> **Work to complete**:
Pictures in the data should be dropped; transcribe exactly the lines from the one that has "must be paid" through the one that has "Digital Radio".

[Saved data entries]
━━━━━━━━

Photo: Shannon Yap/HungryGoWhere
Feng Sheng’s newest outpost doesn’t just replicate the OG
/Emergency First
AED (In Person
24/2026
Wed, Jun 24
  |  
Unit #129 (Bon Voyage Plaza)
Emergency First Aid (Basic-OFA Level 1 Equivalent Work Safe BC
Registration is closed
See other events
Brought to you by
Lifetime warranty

━━━━━━━━

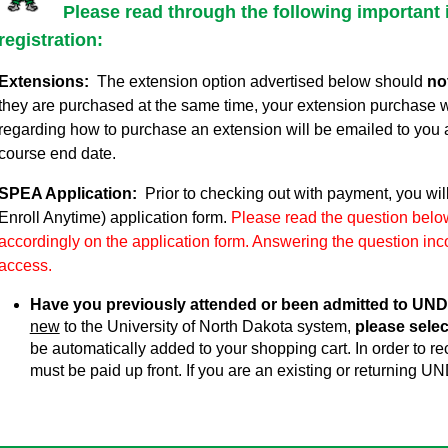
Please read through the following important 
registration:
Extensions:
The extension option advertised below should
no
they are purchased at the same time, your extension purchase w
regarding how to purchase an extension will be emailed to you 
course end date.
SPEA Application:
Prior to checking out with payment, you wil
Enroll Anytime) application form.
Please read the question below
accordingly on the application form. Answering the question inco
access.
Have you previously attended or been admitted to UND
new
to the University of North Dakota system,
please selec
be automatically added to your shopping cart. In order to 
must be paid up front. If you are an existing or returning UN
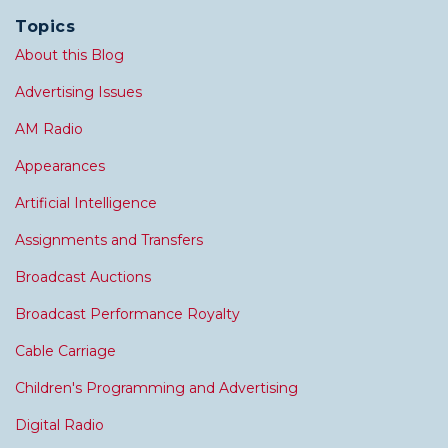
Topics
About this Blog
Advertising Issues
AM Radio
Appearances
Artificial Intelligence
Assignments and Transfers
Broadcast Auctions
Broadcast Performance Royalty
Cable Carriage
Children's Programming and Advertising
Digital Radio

━━━━━━━━

> **Solution for this exercise**:
must be paid up front. If you are an existing or returning UN
Topics
About this Blog
Advertising Issues
AM Radio
Appearances
Artificial Intelligence
Assignments and Transfers
Broadcast Auctions
Broadcast Performance Royalty
Cable Carriage
Children's Programming and Advertising
Digital Radio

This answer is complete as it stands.